ACTIVITY ->
From the entries below, return exactly the lines beginning at the one that contains "the University of Washington’s" and ending at the one that contains "In the Ottawa", both of them included, and only those lines.

DATA SHOWN below:

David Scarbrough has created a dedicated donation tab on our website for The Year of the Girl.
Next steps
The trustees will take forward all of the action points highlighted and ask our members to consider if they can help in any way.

End of DATA SHOWN.
DATA SHOWN below:

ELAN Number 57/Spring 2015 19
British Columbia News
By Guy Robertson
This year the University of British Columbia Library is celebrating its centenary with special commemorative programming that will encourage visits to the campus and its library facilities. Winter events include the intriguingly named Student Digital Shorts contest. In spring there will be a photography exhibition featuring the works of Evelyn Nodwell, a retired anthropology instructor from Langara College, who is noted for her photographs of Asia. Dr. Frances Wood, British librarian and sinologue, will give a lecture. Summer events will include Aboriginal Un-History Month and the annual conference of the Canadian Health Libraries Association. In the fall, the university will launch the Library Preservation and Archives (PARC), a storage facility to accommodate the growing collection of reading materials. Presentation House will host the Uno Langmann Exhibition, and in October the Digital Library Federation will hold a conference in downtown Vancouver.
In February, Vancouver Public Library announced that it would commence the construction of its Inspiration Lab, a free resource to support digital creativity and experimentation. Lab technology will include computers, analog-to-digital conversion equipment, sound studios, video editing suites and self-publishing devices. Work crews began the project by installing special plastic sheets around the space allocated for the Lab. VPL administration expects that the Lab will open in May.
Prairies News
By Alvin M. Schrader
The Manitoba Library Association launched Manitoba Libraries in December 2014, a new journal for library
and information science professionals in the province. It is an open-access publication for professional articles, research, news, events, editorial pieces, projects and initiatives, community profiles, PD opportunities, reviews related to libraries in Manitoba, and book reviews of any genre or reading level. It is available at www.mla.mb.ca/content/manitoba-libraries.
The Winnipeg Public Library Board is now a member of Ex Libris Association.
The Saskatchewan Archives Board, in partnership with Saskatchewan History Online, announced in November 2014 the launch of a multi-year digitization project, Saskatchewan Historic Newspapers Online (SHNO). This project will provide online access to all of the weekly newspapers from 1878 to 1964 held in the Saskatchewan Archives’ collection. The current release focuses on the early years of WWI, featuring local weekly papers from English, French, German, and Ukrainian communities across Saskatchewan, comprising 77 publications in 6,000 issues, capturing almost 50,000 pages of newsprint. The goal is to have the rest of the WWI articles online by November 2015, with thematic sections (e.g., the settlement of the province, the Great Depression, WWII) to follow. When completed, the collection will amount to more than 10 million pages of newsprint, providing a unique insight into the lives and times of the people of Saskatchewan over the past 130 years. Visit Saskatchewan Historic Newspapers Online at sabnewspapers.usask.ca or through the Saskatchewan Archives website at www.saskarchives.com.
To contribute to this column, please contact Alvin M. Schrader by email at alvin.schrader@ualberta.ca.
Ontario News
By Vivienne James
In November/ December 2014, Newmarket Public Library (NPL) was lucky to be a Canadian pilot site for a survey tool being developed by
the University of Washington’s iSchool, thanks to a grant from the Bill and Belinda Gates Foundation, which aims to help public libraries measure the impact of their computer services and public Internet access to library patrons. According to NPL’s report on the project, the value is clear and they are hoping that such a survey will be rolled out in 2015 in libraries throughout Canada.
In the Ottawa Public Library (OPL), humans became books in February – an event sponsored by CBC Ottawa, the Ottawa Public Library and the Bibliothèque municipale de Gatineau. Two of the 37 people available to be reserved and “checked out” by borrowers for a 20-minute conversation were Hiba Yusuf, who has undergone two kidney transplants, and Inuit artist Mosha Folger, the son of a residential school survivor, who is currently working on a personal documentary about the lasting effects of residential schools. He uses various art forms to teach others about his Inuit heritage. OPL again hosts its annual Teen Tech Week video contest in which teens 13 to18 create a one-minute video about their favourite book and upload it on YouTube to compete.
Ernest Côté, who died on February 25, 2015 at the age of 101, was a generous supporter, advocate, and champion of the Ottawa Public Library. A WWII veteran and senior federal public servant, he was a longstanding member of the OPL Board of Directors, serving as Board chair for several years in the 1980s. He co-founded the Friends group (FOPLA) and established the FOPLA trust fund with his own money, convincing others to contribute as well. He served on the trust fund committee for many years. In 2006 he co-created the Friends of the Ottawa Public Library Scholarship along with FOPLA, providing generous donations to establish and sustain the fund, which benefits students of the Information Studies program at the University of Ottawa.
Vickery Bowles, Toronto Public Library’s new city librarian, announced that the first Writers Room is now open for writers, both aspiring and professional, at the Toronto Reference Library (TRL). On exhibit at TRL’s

End of DATA SHOWN.
DATA SHOWN below:

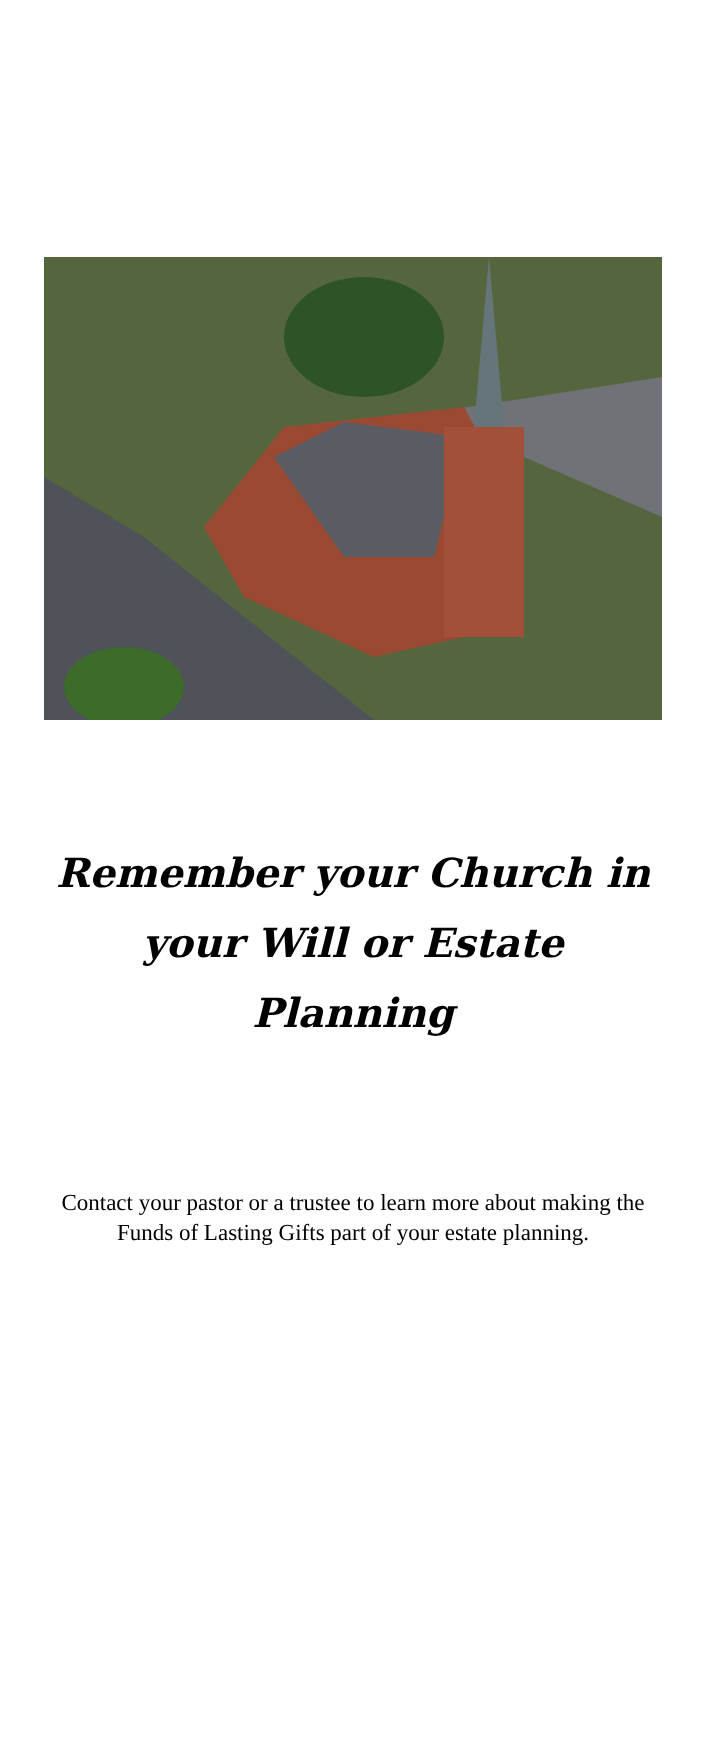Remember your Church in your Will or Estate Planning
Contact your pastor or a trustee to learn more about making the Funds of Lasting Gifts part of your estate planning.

End of DATA SHOWN.

RESPONSE AREA ->
the University of Washington’s iSchool, thanks to a grant from the Bill and Belinda Gates Foundation, which aims to help public libraries measure the impact of their computer services and public Internet access to library patrons. According to NPL’s report on the project, the value is clear and they are hoping that such a survey will be rolled out in 2015 in libraries throughout Canada.
In the Ottawa Public Library (OPL), humans became books in February – an event sponsored by CBC Ottawa, the Ottawa Public Library and the Bibliothèque municipale de Gatineau. Two of the 37 people available to be reserved and “checked out” by borrowers for a 20-minute conversation were Hiba Yusuf, who has undergone two kidney transplants, and Inuit artist Mosha Folger, the son of a residential school survivor, who is currently working on a personal documentary about the lasting effects of residential schools. He uses various art forms to teach others about his Inuit heritage. OPL again hosts its annual Teen Tech Week video contest in which teens 13 to18 create a one-minute video about their favourite book and upload it on YouTube to compete.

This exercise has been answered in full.